(Editor’s note: Current commentary in italics, otherwise copy is reprinted just as it was in the August 8, 1895 edition of the RANGELEY  LAKES newspaper).

I hate my TV. I turn it on to get the weather and the unrelenting PAC funded political ads fill my living room with insults and lies about the opposing candidate and then a new ad runs with a candidate sharing how much the other side is lying about them.  It is no surprise that there has always been, liars, but according to this Rangeley Lake steamboat captain, the worst offender is the Trout fisherman…
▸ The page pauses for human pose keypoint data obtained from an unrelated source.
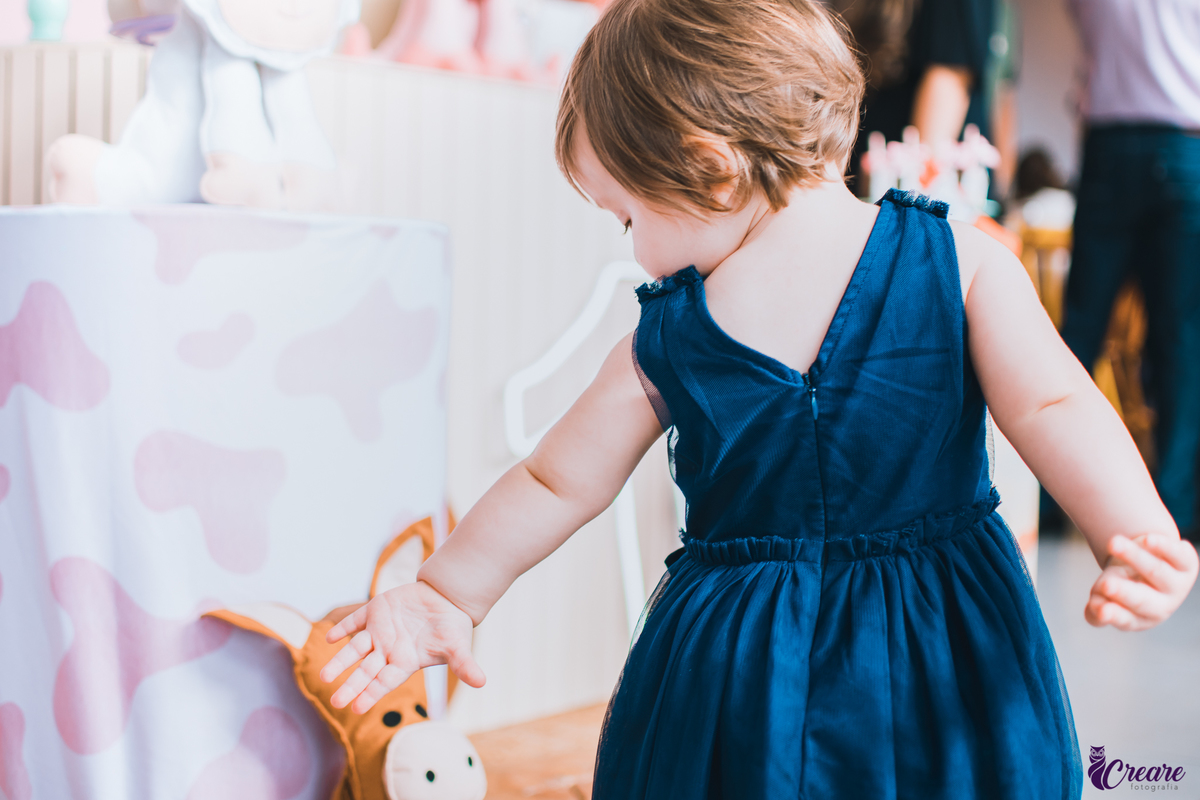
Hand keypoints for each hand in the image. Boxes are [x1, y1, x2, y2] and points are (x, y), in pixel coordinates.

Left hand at [319, 581, 485, 713]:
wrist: (447, 597)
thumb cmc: (453, 627)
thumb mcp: (458, 647)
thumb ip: (464, 665)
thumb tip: (482, 682)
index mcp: (405, 661)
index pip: (385, 682)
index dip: (371, 694)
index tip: (356, 707)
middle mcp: (388, 650)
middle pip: (365, 671)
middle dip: (350, 685)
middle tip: (334, 701)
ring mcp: (380, 630)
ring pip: (355, 649)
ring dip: (340, 661)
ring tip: (324, 676)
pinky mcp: (376, 610)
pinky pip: (355, 621)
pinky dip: (343, 627)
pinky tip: (330, 636)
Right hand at [1085, 534, 1198, 630]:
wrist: (1149, 559)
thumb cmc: (1123, 580)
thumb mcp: (1105, 591)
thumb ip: (1098, 603)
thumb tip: (1096, 608)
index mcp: (1139, 618)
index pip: (1126, 619)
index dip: (1113, 615)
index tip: (1100, 610)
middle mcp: (1162, 607)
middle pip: (1143, 600)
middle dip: (1124, 592)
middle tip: (1106, 585)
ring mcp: (1177, 586)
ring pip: (1156, 571)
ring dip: (1134, 556)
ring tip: (1113, 543)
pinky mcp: (1187, 563)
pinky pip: (1177, 555)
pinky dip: (1163, 547)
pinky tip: (1148, 539)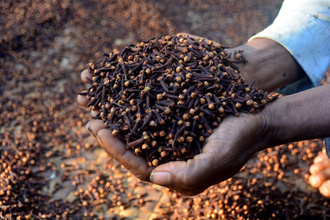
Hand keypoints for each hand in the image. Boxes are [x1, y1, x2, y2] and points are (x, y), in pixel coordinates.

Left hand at [78, 71, 268, 194]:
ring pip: (140, 139)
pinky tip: (124, 103)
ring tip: (99, 111)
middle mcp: (174, 163)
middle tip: (92, 120)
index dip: (117, 152)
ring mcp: (175, 146)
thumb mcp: (218, 159)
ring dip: (119, 125)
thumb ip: (188, 174)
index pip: (141, 168)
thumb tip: (155, 177)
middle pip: (136, 154)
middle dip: (111, 139)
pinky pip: (151, 124)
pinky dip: (135, 115)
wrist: (258, 119)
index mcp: (180, 176)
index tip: (99, 130)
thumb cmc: (240, 139)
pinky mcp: (178, 129)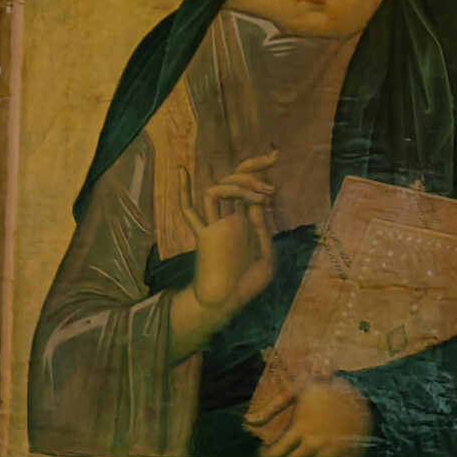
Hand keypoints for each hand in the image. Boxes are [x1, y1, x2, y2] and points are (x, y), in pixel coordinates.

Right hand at [168, 154, 277, 359]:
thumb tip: (256, 201)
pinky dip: (184, 190)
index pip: (250, 187)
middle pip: (234, 182)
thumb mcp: (266, 255)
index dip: (260, 168)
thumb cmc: (247, 285)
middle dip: (253, 170)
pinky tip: (181, 171)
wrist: (227, 303)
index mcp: (245, 222)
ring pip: (218, 190)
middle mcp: (229, 219)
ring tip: (261, 195)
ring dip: (240, 184)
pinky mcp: (204, 235)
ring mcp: (215, 225)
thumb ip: (261, 228)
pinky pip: (190, 211)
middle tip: (272, 167)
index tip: (274, 153)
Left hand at [252, 371, 373, 456]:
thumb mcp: (296, 390)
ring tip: (303, 450)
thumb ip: (272, 407)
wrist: (363, 391)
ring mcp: (333, 452)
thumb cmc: (325, 387)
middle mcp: (315, 445)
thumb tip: (248, 420)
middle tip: (283, 452)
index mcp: (300, 430)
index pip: (277, 453)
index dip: (267, 455)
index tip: (264, 453)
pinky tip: (323, 451)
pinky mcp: (348, 455)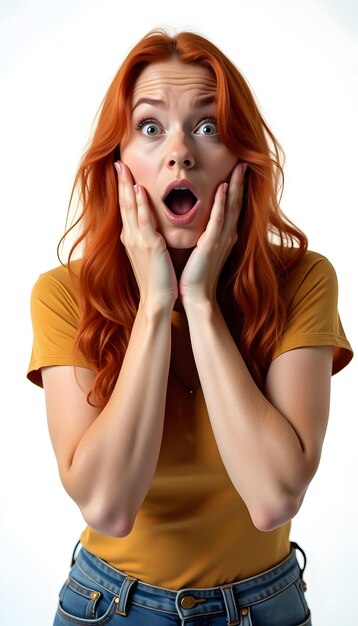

“The trout liar,” said Captain Herbert, “is the gem of all fishers. He is the saddle rock liar; a moose among antelopes; Hyperion to satyr; he is the long-tailed comet among quiet twinklers. The trout liar must be born with a peculiar fitness for the task, and then he must be educated to it and devote himself to trout lies as a life work. There are several kinds of trout liars. The liar of weight who never catches more than half a dozen trout a day, but they each weigh anywhere from five to ten pounds. Then there is the liar of numbers, who always catches many dozen in one hour and twenty-eight minutes. And there is the liar of places, who knows hidden pools, dark and still, in the rocks, that are just boiling over with trout; and he takes you under many oaths of secrecy, and by stealthy, circuitous routes, to these places, and you fish in them for eight mortal hours without a nibble. But you can never corner a trout liar. Arithmetic, fact, science, probabilities, precedent, general principles, and the eternal fitness of things may combine in overwhelming array to prove him the awfulest liar in America! It doesn’t disturb him. He lies on calmly, confidently, enthusiastically, always locating the scene of his lies so far away that he is pretty certain you will never go there.”

A Trout Fisherman who did not have to lie

This little excerpt caught my eye. It tells of a waterfall I have not seen before. I assume that it is out on the U.S. Navy’s training area in Redington where the railroad came through the mountains from Phillips. Sluice hill is mentioned often in the old papers as being a very steep grade on the line…

Lorelei Cascade

This beautiful little cascade situated on top of Sluice hill on the Phillips & Range- ley road is to be fixed up in fine style. This week Charles Allen, Mell Cushman and Eld. Roberts put in a little work clearing out the old logs and brush at the top. Supt. Davis is to have it all cleared away and stairs built, and the passengers given a chance to go down and see it.

Sluice Hill is mentioned again in this portion of the paper. At the time, there was mostly cleared pasture around Rangeley and cows outnumbered people at least 30 to 1…

Railroad Notes

Chasing cattle with a train of twelve loaded cars, and a coach, coming down Sluice Hill grade, on the P. & R., is very exciting, but the thought of the result, should the engine catch one of them, adds a feeling not akin to pleasure. Last week the afternoon train had that experience. When coming round a curve at good speed the engineer discovered several cattle a short distance ahead. The whistle for down brakes, meant more to the brakeman than it would on any other portion of the road, and it is doubtful if Bob McMullen, Chas. Allen and Conductor Smith ever set brakes quicker and ran from car to car faster, than they did at that time. The train was stopped but the whistle had to be repeated before the cattle took to the woods. A railroad man’s life is not all pleasure.